Dois policiais de moto pararam na frente da casa de Miguel e perguntaram: “Vocês vão tacar fogo em ônibus?”. Miguel respondeu que o protesto estava encerrado.
“Eles perguntaram isso porque, anos atrás, quando uma policial matou um menino inocente, a gente botou fogo em ônibus. Mas a gente não ia fazer isso hoje. Os dois meninos estão vivos”, contou uma moradora.
Enquanto os parentes se despediam dos manifestantes, uma moça se aproximou. Tinha sido uma das mais ativas do protesto, carregando cartazes e gritando sem parar. Na saída, ainda disse: “Quero ver esses meninos soltos para eu dar um cascudo neles” e saiu sorrindo.
Depois que ela saiu, Vera e Alessandra se olharam.
“Nunca vi essa pessoa. Não sei quem é”, disse Vera.

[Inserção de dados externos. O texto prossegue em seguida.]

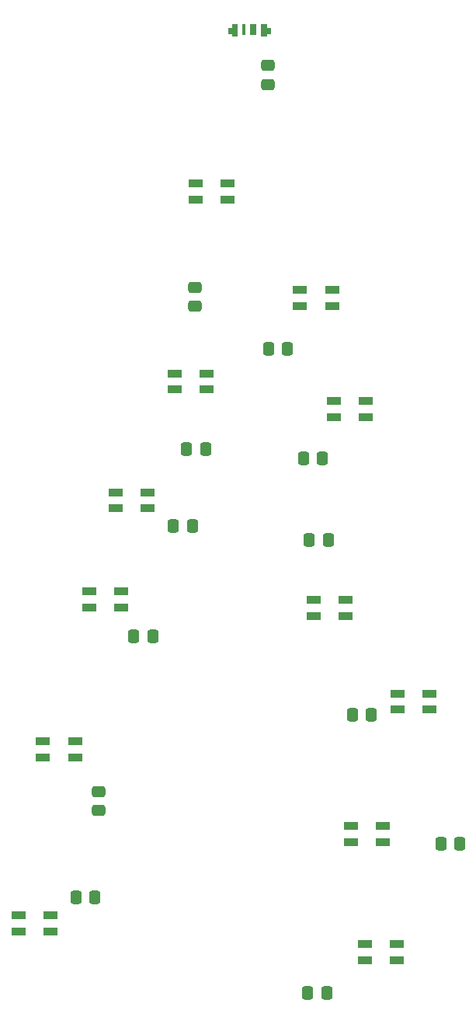
<source format=gtp>
G04 #@! TF.GenerationSoftware,KiCad,Pcbnew,8.0.5*
G04 #@! TF.CreationDate,2024-11-10T22:25:45+01:00*
G04 #@! TF.ProjectId,SL_Christmas_Tree_A,534c5f43-6872-4697-9374-6d61735f5472,2.2*
G04 #@! TF.SameCoordinates,Original*
G04 #@! TF.FileFunction,Paste,Top*
G04 #@! TF.FilePolarity,Positive*
%FSLAX46Y46*%
G04 Gerber Fmt 4.6, Leading zero omitted, Abs format (unit mm)*
G04 Created by KiCad (PCBNEW 8.0.5) date 2024-11-10 22:25:45*
%MOMM*%
%LPD*%
G01*
G04 APERTURE LIST*
G04 Aperture macros list*
%AMRoundRect*
0 Rectangle with rounded corners*
0 $1 Rounding radius*
0 $2 $3 $4 $5 $6 $7 $8 $9 X,Y pos of 4 corners*
0 Add a 4 corners polygon primitive as box body*
4,1,4,$2,$3,$4,$5,$6,$7,$8,$9,$2,$3,0*
0 Add four circle primitives for the rounded corners*
1,1,$1+$1,$2,$3*
1,1,$1+$1,$4,$5*
1,1,$1+$1,$6,$7*
1,1,$1+$1,$8,$9*
0 Add four rect primitives between the rounded corners*
20,1,$1+$1,$2,$3,$4,$5,0*
20,1,$1+$1,$4,$5,$6,$7,0*
20,1,$1+$1,$6,$7,$8,$9,0*
20,1,$1+$1,$8,$9,$2,$3,0*%
G04 Aperture macros list end*
%ADD10C,0.010000*%
%ADD11RoundRect,0.250000X-0.337500X-0.475000X0.337500X-0.475000X0.337500X0.475000X-0.337500X0.475000X0*%
%ADD12RoundRect,0.250000X0.337500X0.475000X-0.337500X0.475000X-0.337500X-0.475000X0.337500X-0.475000X0*%
%ADD13R,1.600000X0.850000*%
%ADD14R,0.700000X1.200000*%
%ADD15R,0.450000X1.200000*%
%ADD16RoundRect,0.250000X-0.475000X0.337500X-0.475000X-0.337500X0.475000X-0.337500X0.475000X0.337500X0*%
%ADD17RoundRect,0.250000X0.475000X-0.337500X0.475000X0.337500X-0.475000X0.337500X-0.475000X-0.337500X0*%
G04 APERTURE END LIST*
D10*
X98525000Y-50000000D02*
X97975000Y-50000000D01*
X97975000Y-49750000D01*
X97525000Y-49750000D01*
X97525000Y-49200000D01*
X97975000Y-49200000D01*
X97975000Y-48800000D01*
X98525000Y-48800000D01*
X98525000Y-50000000D01*
G36*
X98525000Y-50000000D02*
G01*
X97975000Y-50000000D01*
X97975000Y-49750000D01*
X97525000Y-49750000D01*
X97525000Y-49200000D01*
X97975000Y-49200000D01*
X97975000Y-48800000D01*
X98525000Y-48800000D01*
X98525000Y-50000000D01*
G37*
X101675000Y-49200000D02*
X102125000Y-49200000D01*
X102125000Y-49750000D01*
X101675000Y-49750000D01*
X101675000Y-50000000D01*
X101125000Y-50000000D01*
X101125000Y-48800000D01*
X101675000Y-48800000D01*
X101675000Y-49200000D01*
G36*
X101675000Y-49200000D02*
G01*
X102125000Y-49200000D01*
X102125000Y-49750000D01*
X101675000Y-49750000D01*
X101675000Y-50000000D01*
X101125000Y-50000000D01*
X101125000Y-48800000D01*
X101675000Y-48800000D01*
X101675000Y-49200000D01*
G37*
D11*
X80937500Y-143950000D03*
X83012500Y-143950000D03*
X111087500Y-124050000D03*
X113162500Y-124050000D03*
D12*
X89312500Y-115500000D03*
X87237500Y-115500000D03*
D13*
X82400000Y-110600000D03*
X82400000Y-112350000D03*
X85900000Y-112350000D03*
X85900000Y-110600000D03*
X110375000Y-113250000D03*
X110375000Y-111500000D03*
X106875000Y-111500000D03*
X106875000Y-113250000D03*
X114400000Y-137900000D03*
X114400000Y-136150000D03*
X110900000Y-136150000D03*
X110900000Y-137900000D03*
X74700000Y-145875000D03*
X74700000Y-147625000D03*
X78200000Y-147625000D03*
X78200000Y-145875000D03*
D14*
X100275000Y-49400000D03*
D15*
X99250000Y-49400000D03*
D13*
X85250000Y-99800000D03*
X85250000Y-101550000D03*
X88750000Y-101550000D03*
X88750000Y-99800000D03*
D16*
X101875000Y-53287500D03*
X101875000Y-55362500D03*
X83400000Y-132412500D03*
X83400000Y-134487500D03*
D13*
X93975000Y-66125000D03*
X93975000Y-67875000D03*
X97475000Y-67875000D03*
X97475000Y-66125000D03*
D12*
X108275000Y-154350000D03*
X106200000Y-154350000D03*
X93637500Y-103450000D03*
X91562500Y-103450000D03*
D13*
X112550000Y-91575000D03*
X112550000Y-89825000D03*
X109050000Y-89825000D03*
X109050000Y-91575000D03*
D17*
X93900000Y-79512500D03*
X93900000Y-77437500D03*
D13*
X77350000Y-126900000D03*
X77350000Y-128650000D03*
X80850000Y-128650000D03*
X80850000Y-126900000D03*
D12*
X95062500Y-95075000D03*
X92987500Y-95075000D03*
D13*
X108875000Y-79475000D03*
X108875000Y-77725000D03*
X105375000Y-77725000D03*
X105375000Y-79475000D03*
X91700000Y-86825000D03*
X91700000Y-88575000D03*
X95200000Y-88575000D03*
X95200000Y-86825000D03*
D12*
X107837500Y-96075000D03*
X105762500Y-96075000D03*
X122787500Y-138125000D03*
X120712500Y-138125000D03*
D13*
X115925000Y-150750000D03*
X115925000Y-149000000D03*
X112425000Y-149000000D03*
X112425000Y-150750000D03*
X119525000Y-123475000D03*
X119525000Y-121725000D03*
X116025000Y-121725000D03*
X116025000Y-123475000D03*
D12*
X104012500Y-84175000D03*
X101937500Y-84175000D03*
X108437500Y-104950000D03*
X106362500Y-104950000D03*
M02*

</source>
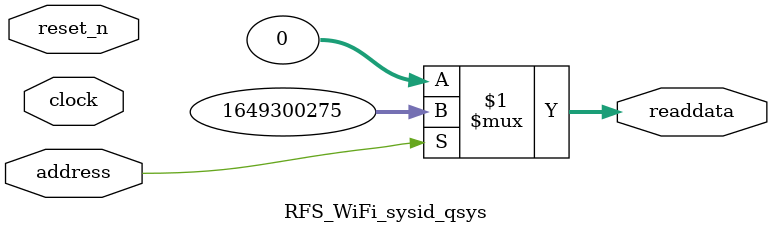
<source format=v>



// synthesis translate_off
`timescale 1ns / 1ps
// synthesis translate_on

// turn off superfluous verilog processor warnings 
// altera message_level Level1 
// altera message_off 10034 10035 10036 10037 10230 10240 10030 

module RFS_WiFi_sysid_qsys (
               // inputs:
                address,
                clock,
                reset_n,

               // outputs:
                readdata
             )
;

  output  [ 31: 0] readdata;
  input            address;
  input            clock;
  input            reset_n;

  wire    [ 31: 0] readdata;
  //control_slave, which is an e_avalon_slave
  assign readdata = address ? 1649300275 : 0;

endmodule



</source>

“Deve ser um anjo do Senhor”, respondeu Alessandra.
O que diz o Estado
A Secretaria de Segurança Pública do governo Márcio França (PSB), o Ministério Público de São Paulo e o Tribunal de Justiça de São Paulo afirmam, por meio de suas assessorias de imprensa, que não comentariam o caso por estar em segredo de justiça.